Start of Block

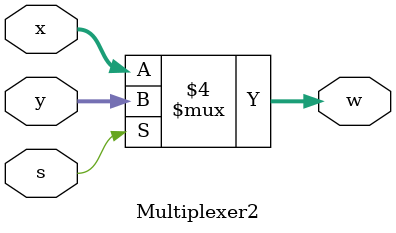
<source format=v>
module Multiplexer2(
 input [31:0] x, y,
 input s,
 output reg [31:0] w);
 
 always @(s) begin
	
	if(s == 0) begin
		w <= x;
	end else begin 
		w <= y;
	end
end 

endmodule 

</source>
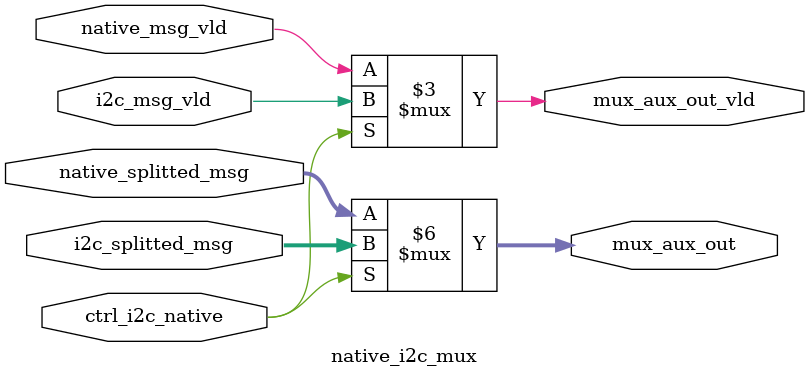
<source format=sv>
`default_nettype none
module native_i2c_mux 
(
  input wire [7:0] native_splitted_msg ,
  input wire       native_msg_vld      ,
  input wire [7:0] i2c_splitted_msg    ,
  input wire       i2c_msg_vld         ,
    
  input wire       ctrl_i2c_native     ,  
    
  output reg [7:0] mux_aux_out         ,
  output reg       mux_aux_out_vld
);

always @(*) begin
  if (ctrl_i2c_native)
  begin
    mux_aux_out = i2c_splitted_msg;
    mux_aux_out_vld = i2c_msg_vld;
  end
  else
  begin
    mux_aux_out = native_splitted_msg;
    mux_aux_out_vld = native_msg_vld;
  end    
end

endmodule
`resetall
</source>
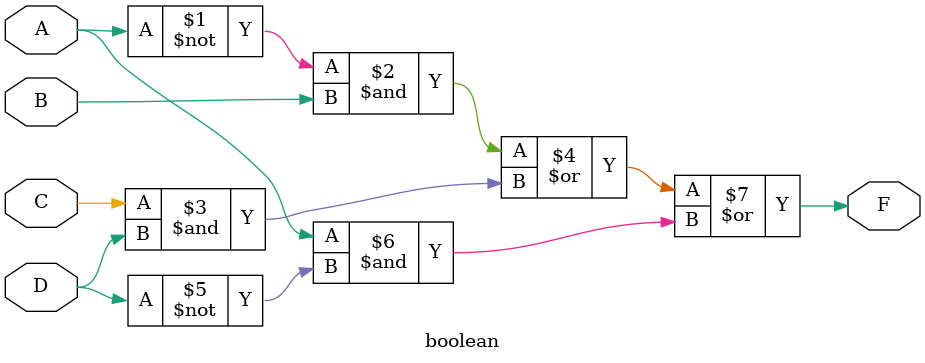
<source format=v>
module boolean (
    input  wire A,
    input  wire B,
    input  wire C,
    input  wire D,
    output wire F
);

assign F = (~A & B) | (C & D) | (A & ~D);

endmodule
</source>
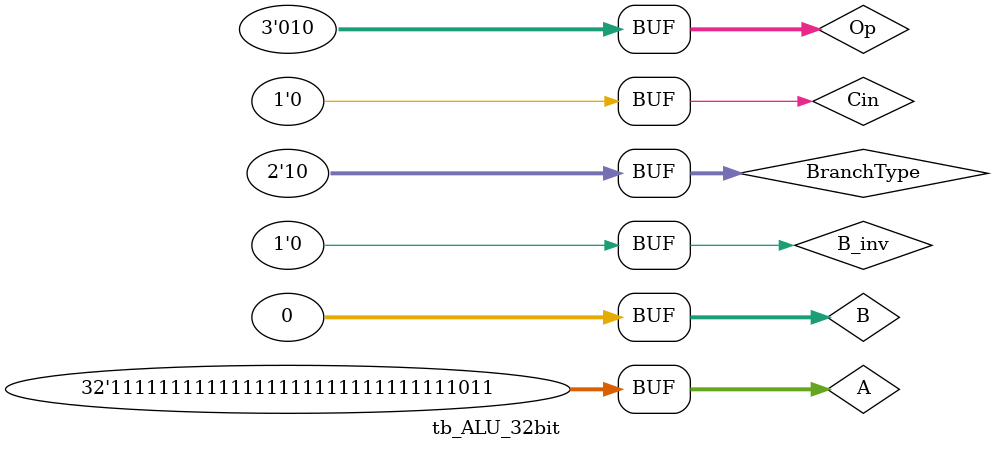
<source format=v>
`timescale 1ns / 1ps


module tb_ALU_32bit;

	// Inputs
	reg [31:0] A;
	reg [31:0] B;
	reg Cin;
	reg [2:0] Op;
	reg B_inv;
	reg [1:0] BranchType;

	// Outputs
	wire Cout;
	wire [31:0] Result;
	wire willBranch;

	// Instantiate the Unit Under Test (UUT)
	ALU_32bit uut (
		.A(A), 
		.B(B), 
		.Cin(Cin), 
		.Op(Op), 
		.B_inv(B_inv), 
		.BranchType(BranchType), 
		.Cout(Cout), 
		.Result(Result), 
		.willBranch(willBranch)
	);

	initial begin
		// Initialize Inputs
		A = 0;
		B = 0;
		Cin = 0;
		Op = 0;
		B_inv = 0;
		BranchType = 0;

		// Wait 100 ns for global reset to finish
		#100;
        
		// Add stimulus here
		//ADD
		#2
		A = 32'b100;
		B = 32'b101;
		Cin = 1'b0;
		B_inv = 1'b0;
		BranchType = 2'b11;
		Op = 3'b010;
		#2
		A = 32'b10001;
		B = 32'b101;
		Cin = 1'b0;
		B_inv = 1'b0;
		BranchType = 2'b11;
		Op = 3'b010;
		//COMP
		#2
		A = 32'b0;
		B = 32'b101;
		Cin = 1'b1;
		B_inv = 1'b1;
		BranchType = 2'b11;
		Op = 3'b010;
		//BItwise and
		#2
		
		A = 32'b100;
		B = 32'b101;
		Cin = 1'b0;
		B_inv = 1'b0;
		BranchType = 2'b11;
		Op = 3'b000;
		//Shift left logical
		#2
		
		A = 32'b101;
		B = 32'b101;
		Cin = 1'b0;
		B_inv = 1'b0;
		BranchType = 2'b11;
		Op = 3'b011;
		//Shift left logical
		#2
		
		A = 32'b100;
		B = 32'b101;
		Cin = 1'b0;
		B_inv = 1'b0;
		BranchType = 2'b11;
		Op = 3'b011;
		
		//brnch on less than 0
		#2
		
		A = -5;
		B = 0;
		Cin = 1'b0;
		B_inv = 1'b0;
		BranchType = 2'b10;
		Op = 3'b010;
		
	end
      
endmodule


</source>
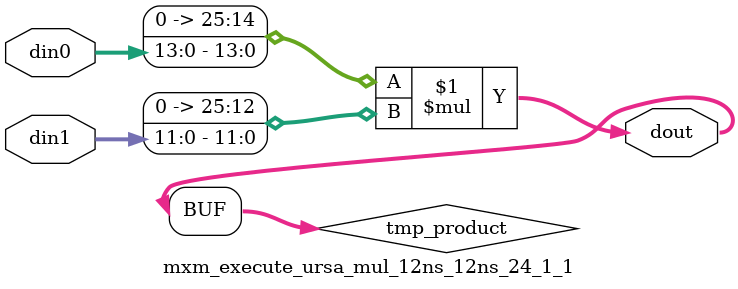
<source format=v>

`timescale 1 ns / 1 ps

  module mxm_execute_ursa_mul_12ns_12ns_24_1_1(din0, din1, dout);
parameter ID = 1;
parameter NUM_STAGE = 0;
parameter din0_WIDTH = 14;
parameter din1_WIDTH = 12;
parameter dout_WIDTH = 26;

input [din0_WIDTH - 1 : 0] din0; 
input [din1_WIDTH - 1 : 0] din1; 
output [dout_WIDTH - 1 : 0] dout;

wire signed [dout_WIDTH - 1 : 0] tmp_product;










assign tmp_product = $signed({1'b0, din0}) * $signed({1'b0, din1});











assign dout = tmp_product;







endmodule

</source>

End of Block

Task description —
None of the pictures should be reproduced; all other material above must be set down exactly.

Your response —
<source format=v>
module Multiplexer2(
 input [31:0] x, y,
 input s,
 output reg [31:0] w);
 
 always @(s) begin
	
	if(s == 0) begin
		w <= x;
	end else begin 
		w <= y;
	end
end 

endmodule 

</source>
<source format=sv>
`default_nettype none
module native_i2c_mux 
(
  input wire [7:0] native_splitted_msg ,
  input wire       native_msg_vld      ,
  input wire [7:0] i2c_splitted_msg    ,
  input wire       i2c_msg_vld         ,
    
  input wire       ctrl_i2c_native     ,  
    
  output reg [7:0] mux_aux_out         ,
  output reg       mux_aux_out_vld
);

always @(*) begin
  if (ctrl_i2c_native)
  begin
    mux_aux_out = i2c_splitted_msg;
    mux_aux_out_vld = i2c_msg_vld;
  end
  else
  begin
    mux_aux_out = native_splitted_msg;
    mux_aux_out_vld = native_msg_vld;
  end    
end

endmodule
`resetall
</source>
<source format=v>
module boolean (
    input  wire A,
    input  wire B,
    input  wire C,
    input  wire D,
    output wire F
);

assign F = (~A & B) | (C & D) | (A & ~D);

endmodule
</source>
<source format=v>
`timescale 1ns / 1ps


module tb_ALU_32bit;

	// Inputs
	reg [31:0] A;
	reg [31:0] B;
	reg Cin;
	reg [2:0] Op;
	reg B_inv;
	reg [1:0] BranchType;

	// Outputs
	wire Cout;
	wire [31:0] Result;
	wire willBranch;

	// Instantiate the Unit Under Test (UUT)
	ALU_32bit uut (
		.A(A), 
		.B(B), 
		.Cin(Cin), 
		.Op(Op), 
		.B_inv(B_inv), 
		.BranchType(BranchType), 
		.Cout(Cout), 
		.Result(Result), 
		.willBranch(willBranch)
	);

	initial begin
		// Initialize Inputs
		A = 0;
		B = 0;
		Cin = 0;
		Op = 0;
		B_inv = 0;
		BranchType = 0;

		// Wait 100 ns for global reset to finish
		#100;
        
		// Add stimulus here
		//ADD
		#2
		A = 32'b100;
		B = 32'b101;
		Cin = 1'b0;
		B_inv = 1'b0;
		BranchType = 2'b11;
		Op = 3'b010;
		#2
		A = 32'b10001;
		B = 32'b101;
		Cin = 1'b0;
		B_inv = 1'b0;
		BranchType = 2'b11;
		Op = 3'b010;
		//COMP
		#2
		A = 32'b0;
		B = 32'b101;
		Cin = 1'b1;
		B_inv = 1'b1;
		BranchType = 2'b11;
		Op = 3'b010;
		//BItwise and
		#2
		
		A = 32'b100;
		B = 32'b101;
		Cin = 1'b0;
		B_inv = 1'b0;
		BranchType = 2'b11;
		Op = 3'b000;
		//Shift left logical
		#2
		
		A = 32'b101;
		B = 32'b101;
		Cin = 1'b0;
		B_inv = 1'b0;
		BranchType = 2'b11;
		Op = 3'b011;
		//Shift left logical
		#2
		
		A = 32'b100;
		B = 32'b101;
		Cin = 1'b0;
		B_inv = 1'b0;
		BranchType = 2'b11;
		Op = 3'b011;
		
		//brnch on less than 0
		#2
		
		A = -5;
		B = 0;
		Cin = 1'b0;
		B_inv = 1'b0;
		BranchType = 2'b10;
		Op = 3'b010;
		
	end
      
endmodule


</source>
<source format=v>

`timescale 1 ns / 1 ps

  module mxm_execute_ursa_mul_12ns_12ns_24_1_1(din0, din1, dout);
parameter ID = 1;
parameter NUM_STAGE = 0;
parameter din0_WIDTH = 14;
parameter din1_WIDTH = 12;
parameter dout_WIDTH = 26;

input [din0_WIDTH - 1 : 0] din0; 
input [din1_WIDTH - 1 : 0] din1; 
output [dout_WIDTH - 1 : 0] dout;

wire signed [dout_WIDTH - 1 : 0] tmp_product;










assign tmp_product = $signed({1'b0, din0}) * $signed({1'b0, din1});











assign dout = tmp_product;







endmodule

</source>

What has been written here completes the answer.